Re: [PATCH] Urgent bug fix causing Apple SSDs to not work.
From: Keith Busch <kbusch@kernel.org>
Date: 2021-09-25 20:39:02
Also in:
lkml
Possibly related (same subject, not in this thread)
- 2021-09-27 · Re: [PATCH] Urgent bug fix causing Apple SSDs to not work. · Aditya Garg <hidden>
- 2021-09-26 · Re: [PATCH] Urgent bug fix causing Apple SSDs to not work. · Orlando Chamberlain <hidden>
On Sat, Sep 25, 2021 at 10:08:53PM +0200, Sven Peter wrote:
I actually ran into a similar issue while adding support for the NVMe controller found on the M1 and assumed it was only present there. Some background why this happens: ANS2 is a co-processor that emulates an NVMe MMIO interface and uses the tag as an index to an internal data structure.
Thanks for confirming the behavior. The patch should restore the command_id values to when everything was working. I'll just need to update the quirk description to better align with the actual limitation if the patch is successful.

- - -

# Work order
Please reproduce the reply about Apple SSDs word for word, starting at the words "From: Keith Busch" and stopping after "internal data structure.".

# Records supplied
- - -

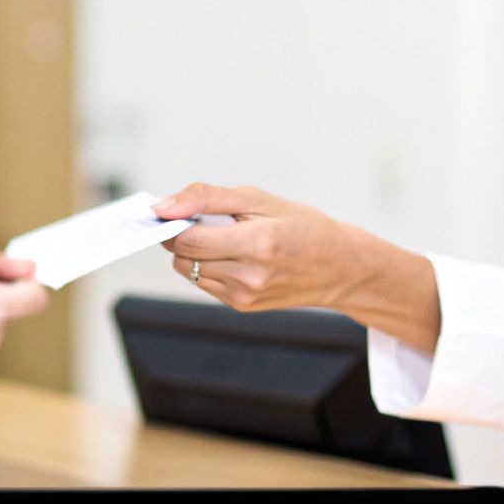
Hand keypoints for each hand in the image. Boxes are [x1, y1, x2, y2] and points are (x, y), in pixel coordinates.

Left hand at [153, 183, 440, 350]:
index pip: (187, 238)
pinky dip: (207, 265)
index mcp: (258, 243)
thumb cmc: (302, 226)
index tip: (171, 211)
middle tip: (200, 220)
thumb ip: (207, 198)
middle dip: (180, 235)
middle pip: (182, 256)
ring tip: (222, 237)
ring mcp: (245, 295)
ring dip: (192, 251)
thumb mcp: (259, 199)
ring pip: (187, 270)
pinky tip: (232, 255)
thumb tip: (163, 206)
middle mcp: (250, 275)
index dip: (172, 223)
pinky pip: (203, 282)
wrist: (340, 268)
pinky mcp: (242, 305)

- - -

# Answer area
From: Keith Busch <kbusch@kernel.org>
Date: 2021-09-25 20:39:02
Also in:
lkml
Possibly related (same subject, not in this thread)
- 2021-09-27 · Re: [PATCH] Urgent bug fix causing Apple SSDs to not work. · Aditya Garg <hidden>
- 2021-09-26 · Re: [PATCH] Urgent bug fix causing Apple SSDs to not work. · Orlando Chamberlain <hidden>
On Sat, Sep 25, 2021 at 10:08:53PM +0200, Sven Peter wrote:
I actually ran into a similar issue while adding support for the NVMe controller found on the M1 and assumed it was only present there. Some background why this happens: ANS2 is a co-processor that emulates an NVMe MMIO interface and uses the tag as an index to an internal data structure.